Cryogenic superconductor circuits offer a potential solution to the growing demand for computational power in AI, including GPTs and other technologies rely on CMOS-based processors. This work introduces two innovations with implications beyond the laboratory, focusing on enhancing cryogenic VCSELs characteristics as a key component in superconducting processors as an optical link and determining the actual temperature of devices operating at cryogenic levels for improved design and application.

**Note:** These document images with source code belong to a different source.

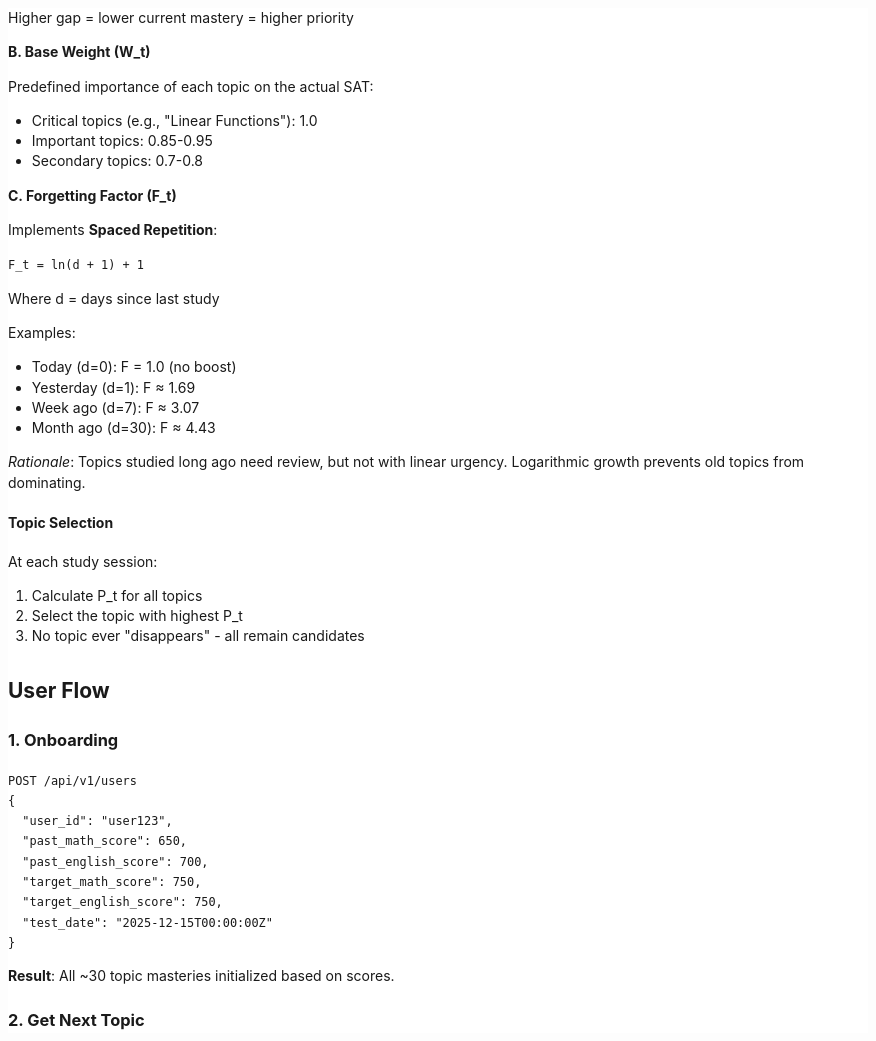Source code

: Higher gap = lower current mastery = higher priority

**B. Base Weight (W_t)**

Predefined importance of each topic on the actual SAT:

- Critical topics (e.g., "Linear Functions"): 1.0
- Important topics: 0.85-0.95
- Secondary topics: 0.7-0.8

**C. Forgetting Factor (F_t)**

Implements **Spaced Repetition**:

```
F_t = ln(d + 1) + 1
```

Where d = days since last study

Examples:

- Today (d=0): F = 1.0 (no boost)
- Yesterday (d=1): F ≈ 1.69
- Week ago (d=7): F ≈ 3.07
- Month ago (d=30): F ≈ 4.43

_Rationale_: Topics studied long ago need review, but not with linear urgency. Logarithmic growth prevents old topics from dominating.

#### Topic Selection

At each study session:

1. Calculate P_t for all topics
2. Select the topic with highest P_t
3. No topic ever "disappears" - all remain candidates

## User Flow

### 1. Onboarding

```
POST /api/v1/users
{
  "user_id": "user123",
  "past_math_score": 650,
  "past_english_score": 700,
  "target_math_score": 750,
  "target_english_score": 750,
  "test_date": "2025-12-15T00:00:00Z"
}
```

**Result**: All ~30 topic masteries initialized based on scores.

### 2. Get Next Topic
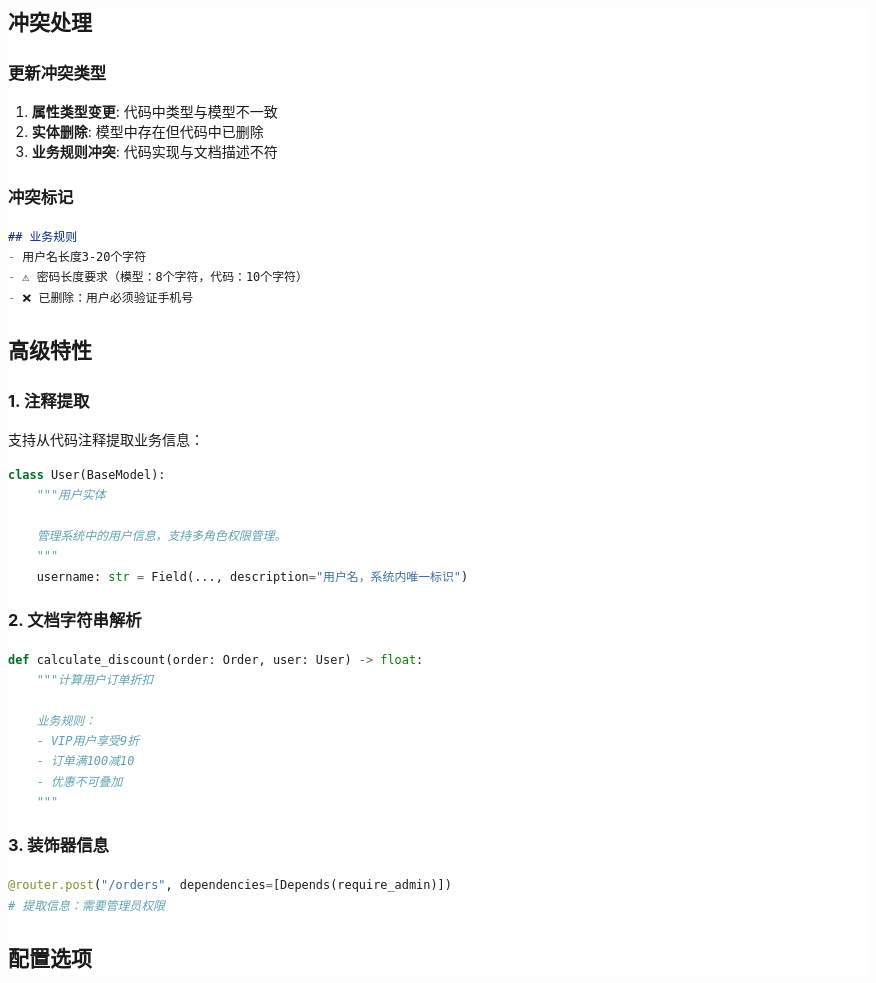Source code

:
 ```markdown
```

## 冲突处理

### 更新冲突类型
1. **属性类型变更**: 代码中类型与模型不一致
2. **实体删除**: 模型中存在但代码中已删除
3. **业务规则冲突**: 代码实现与文档描述不符

### 冲突标记
```markdown
## 业务规则
- 用户名长度3-20个字符
- ⚠️ 密码长度要求（模型：8个字符，代码：10个字符）
- ❌ 已删除：用户必须验证手机号
```

## 高级特性

### 1. 注释提取
支持从代码注释提取业务信息：
```python
class User(BaseModel):
    """用户实体
    
    管理系统中的用户信息，支持多角色权限管理。
    """
    username: str = Field(..., description="用户名，系统内唯一标识")
```

### 2. 文档字符串解析
```python
def calculate_discount(order: Order, user: User) -> float:
    """计算用户订单折扣
    
    业务规则：
    - VIP用户享受9折
    - 订单满100减10
    - 优惠不可叠加
    """
```

### 3. 装饰器信息
```python
@router.post("/orders", dependencies=[Depends(require_admin)])
# 提取信息：需要管理员权限
```

## 配置选项
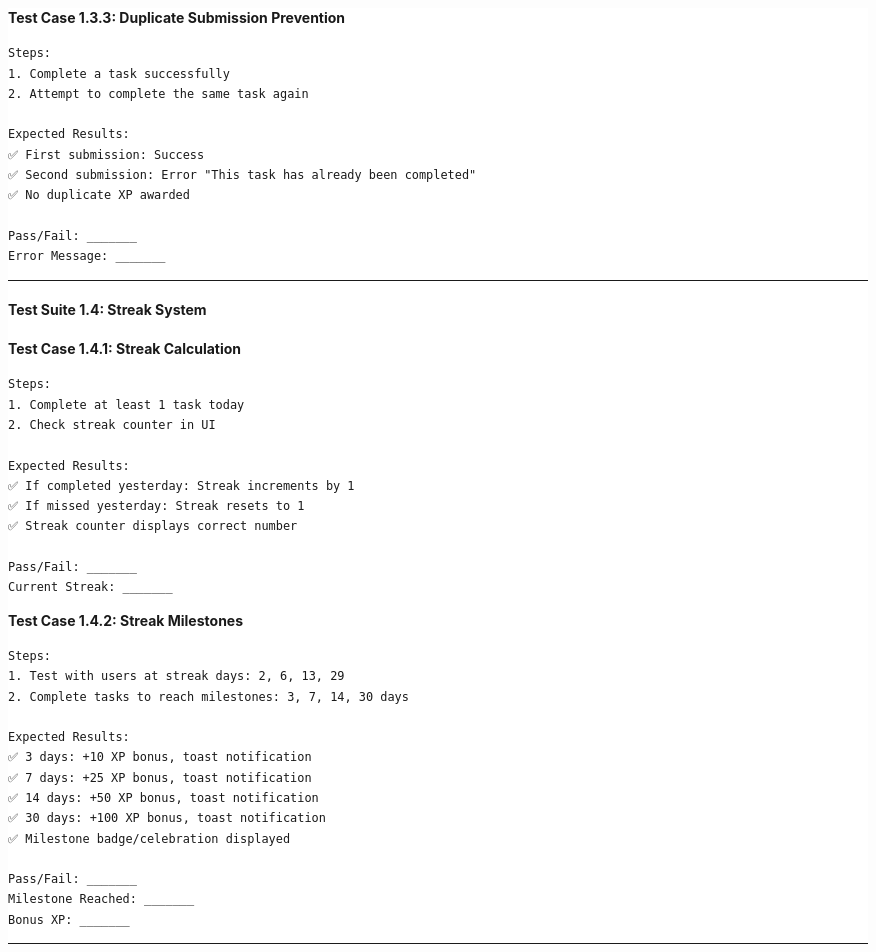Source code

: **Test Case 1.3.3: Duplicate Submission Prevention**
```
Steps:
1. Complete a task successfully
2. Attempt to complete the same task again

Expected Results:
✅ First submission: Success
✅ Second submission: Error "This task has already been completed"
✅ No duplicate XP awarded

Pass/Fail: _______
Error Message: _______
```

---

#### Test Suite 1.4: Streak System

**Test Case 1.4.1: Streak Calculation**
```
Steps:
1. Complete at least 1 task today
2. Check streak counter in UI

Expected Results:
✅ If completed yesterday: Streak increments by 1
✅ If missed yesterday: Streak resets to 1
✅ Streak counter displays correct number

Pass/Fail: _______
Current Streak: _______
```

**Test Case 1.4.2: Streak Milestones**
```
Steps:
1. Test with users at streak days: 2, 6, 13, 29
2. Complete tasks to reach milestones: 3, 7, 14, 30 days

Expected Results:
✅ 3 days: +10 XP bonus, toast notification
✅ 7 days: +25 XP bonus, toast notification
✅ 14 days: +50 XP bonus, toast notification
✅ 30 days: +100 XP bonus, toast notification
✅ Milestone badge/celebration displayed

Pass/Fail: _______
Milestone Reached: _______
Bonus XP: _______
```

---
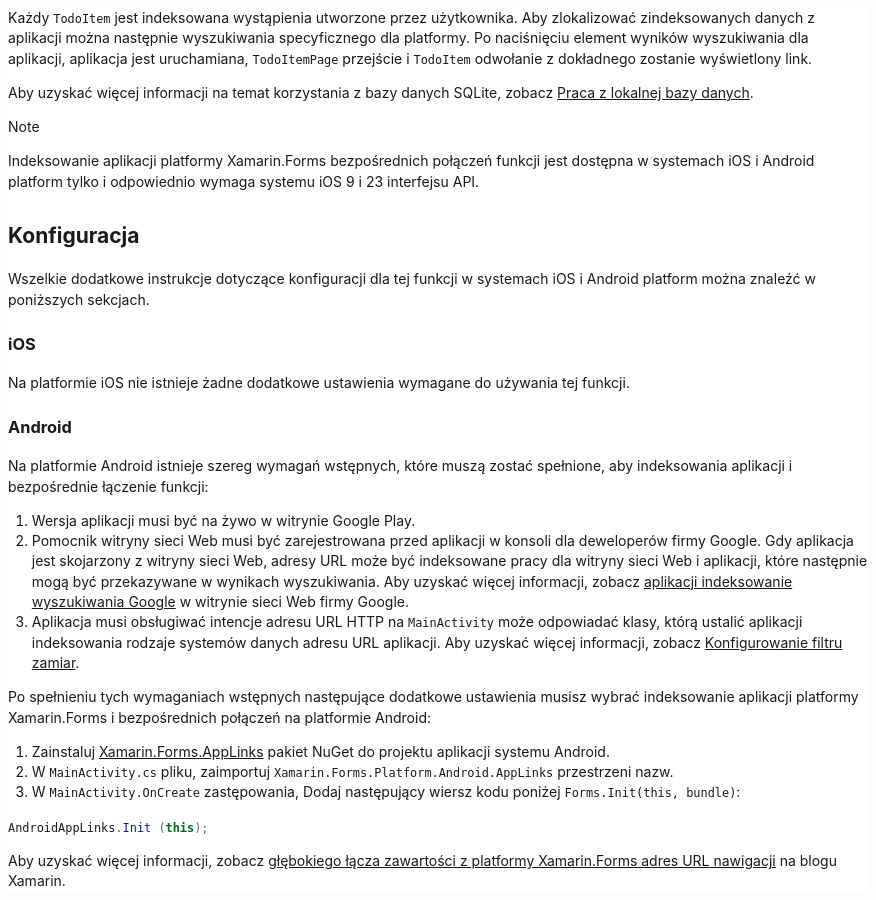 Każdy `TodoItem` jest indeksowana wystąpienia utworzone przez użytkownika. Aby zlokalizować zindeksowanych danych z aplikacji można następnie wyszukiwania specyficznego dla platformy. Po naciśnięciu element wyników wyszukiwania dla aplikacji, aplikacja jest uruchamiana, `TodoItemPage` przejście i `TodoItem` odwołanie z dokładnego zostanie wyświetlony link.

Aby uzyskać więcej informacji na temat korzystania z bazy danych SQLite, zobacz [Praca z lokalnej bazy danych](~/xamarin-forms/app-fundamentals/databases.md).

> [!NOTE]
> Indeksowanie aplikacji platformy Xamarin.Forms bezpośrednich połączeń funkcji jest dostępna w systemach iOS i Android platform tylko i odpowiednio wymaga systemu iOS 9 i 23 interfejsu API.

## <a name="setup"></a>Konfiguracja

Wszelkie dodatkowe instrukcje dotyczące konfiguracji dla tej funkcji w systemach iOS i Android platform można znaleźć w poniższych sekcjach.

### <a name="ios"></a>iOS

Na platformie iOS nie istnieje żadne dodatkowe ustawienia wymagane do używania tej funkcji.

### <a name="android"></a>Android

Na platformie Android istnieje szereg wymagań wstępnych, które muszą zostać spełnione, aby indeksowania aplikacji i bezpośrednie łączenie funkcji:

1. Wersja aplikacji musi być na żywo w witrynie Google Play.
1. Pomocnik witryny sieci Web musi być zarejestrowana przed aplikacji w konsoli dla deweloperów firmy Google. Gdy aplikacja jest skojarzony z witryny sieci Web, adresy URL może być indeksowane pracy dla witryny sieci Web i aplikacji, które następnie mogą być przekazywane w wynikach wyszukiwania. Aby uzyskać więcej informacji, zobacz [aplikacji indeksowanie wyszukiwania Google](https://support.google.com/googleplay/android-developer/answer/6041489) w witrynie sieci Web firmy Google.
1. Aplikacja musi obsługiwać intencje adresu URL HTTP na `MainActivity` może odpowiadać klasy, którą ustalić aplikacji indeksowania rodzaje systemów danych adresu URL aplikacji. Aby uzyskać więcej informacji, zobacz [Konfigurowanie filtru zamiar](~/android/platform/app-linking.md#configure-intent-filter).

Po spełnieniu tych wymaganiach wstępnych następujące dodatkowe ustawienia musisz wybrać indeksowanie aplikacji platformy Xamarin.Forms i bezpośrednich połączeń na platformie Android:

1. Zainstaluj [Xamarin.Forms.AppLinks](https://www.nuget.org/packages/Xamarin.Forms.AppLinks/) pakiet NuGet do projektu aplikacji systemu Android.
1. W `MainActivity.cs` pliku, zaimportuj `Xamarin.Forms.Platform.Android.AppLinks` przestrzeni nazw.
1. W `MainActivity.OnCreate` zastępowania, Dodaj następujący wiersz kodu poniżej `Forms.Init(this, bundle)`:

```csharp
AndroidAppLinks.Init (this);
```

Aby uzyskać więcej informacji, zobacz [głębokiego łącza zawartości z platformy Xamarin.Forms adres URL nawigacji](https://blog.xamarin.com/deep-link-content-with-xamarin-forms-url-navigation/) na blogu Xamarin.
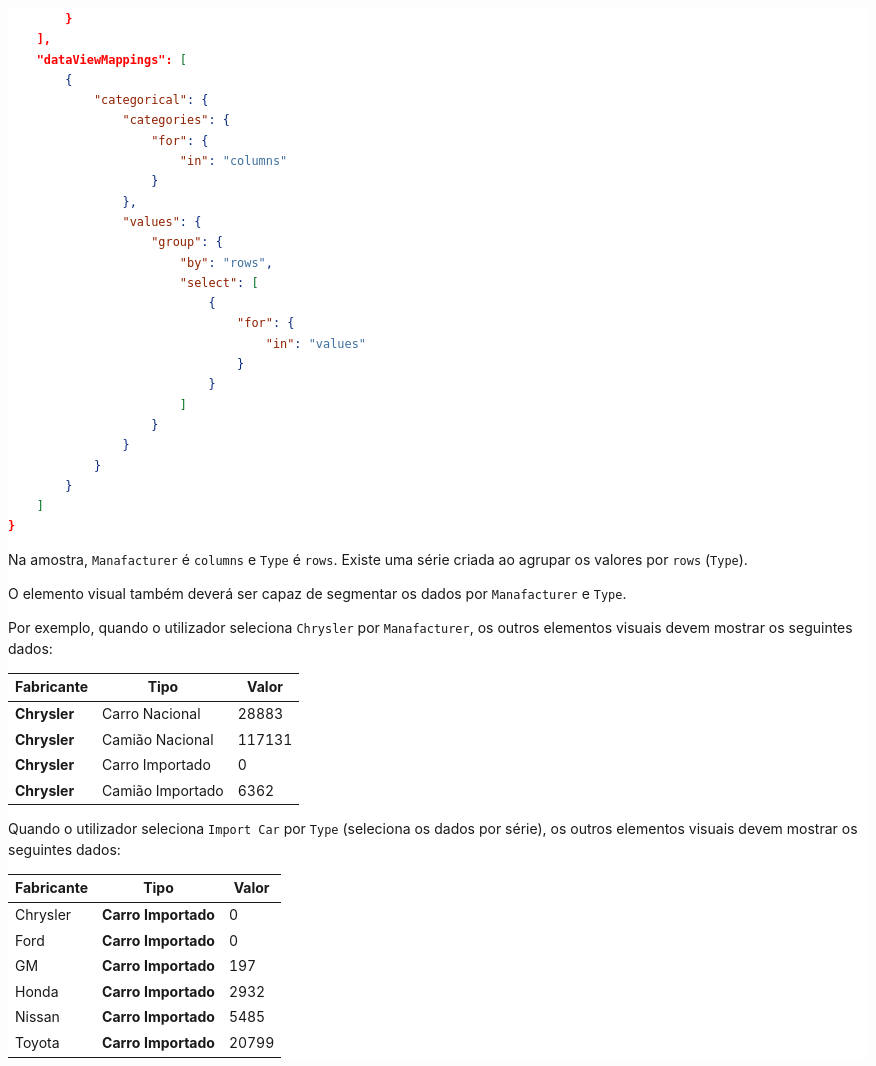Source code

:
 ```json
        }
    ],
    "dataViewMappings": [
        {
            "categorical": {
                "categories": {
                    "for": {
                        "in": "columns"
                    }
                },
                "values": {
                    "group": {
                        "by": "rows",
                        "select": [
                            {
                                "for": {
                                    "in": "values"
                                }
                            }
                        ]
                    }
                }
            }
        }
    ]
}
```

Na amostra, `Manafacturer` é `columns` e `Type` é `rows`. Existe uma série criada ao agrupar os valores por `rows` (`Type`).

O elemento visual também deverá ser capaz de segmentar os dados por `Manafacturer` e `Type`.

Por exemplo, quando o utilizador seleciona `Chrysler` por `Manafacturer`, os outros elementos visuais devem mostrar os seguintes dados:

| Fabricante | Tipo | Valor |
| - | - | - |
| **Chrysler** | Carro Nacional | 28883 |
| **Chrysler** | Camião Nacional | 117131 |
| **Chrysler** | Carro Importado | 0 |
| **Chrysler** | Camião Importado | 6362 |

Quando o utilizador seleciona `Import Car` por `Type` (seleciona os dados por série), os outros elementos visuais devem mostrar os seguintes dados:

| Fabricante | Tipo | Valor |
| - | - | - |
| Chrysler | **Carro Importado** | 0 |
| Ford | **Carro Importado** | 0 |
| GM | **Carro Importado** | 197 |
| Honda | **Carro Importado** | 2932 |
| Nissan | **Carro Importado** | 5485 |
| Toyota | **Carro Importado** | 20799 |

The use of vertical-cavity-surface-emitting lasers with ability to operate at cryogenic temperatures (Cryo-VCSELs) is a promising path to implement optical data links between superconducting processors maintained in cryogenic environments (4 K range) and room temperature (RT) computing hardware. In order to achieve energy-efficient operation of a cryo-VCSEL, whether by passing current through the mirrors or utilizing intra-cavity contacts, a critical bottleneck for improving the operation is related to the p-doped distribute Bragg Reflectors (DBRs). This is because holes exhibit lower mobility and lower thermal conductivity compared to their n-side counterparts. To determine the actual temperature of an operating p-doped DBR and its impact on the behavior of the DBRs and the cryo-VCSEL, a thermal simulation using the finite-element method was conducted and validated with experimental results. Furthermore, we explored different mirror geometries to optimize both current flow and the growth complexity of the DBR. DBR layers with various interface shapes, such as uni-parabolic grading and three to five steps with different Al mole fractions, have been investigated. As a result of the study, we achieved more efficient operation at cryogenic temperatures, with a 60% reduction of the series resistance and a 39% reduction of the voltage penalty related to the p-doped DBR.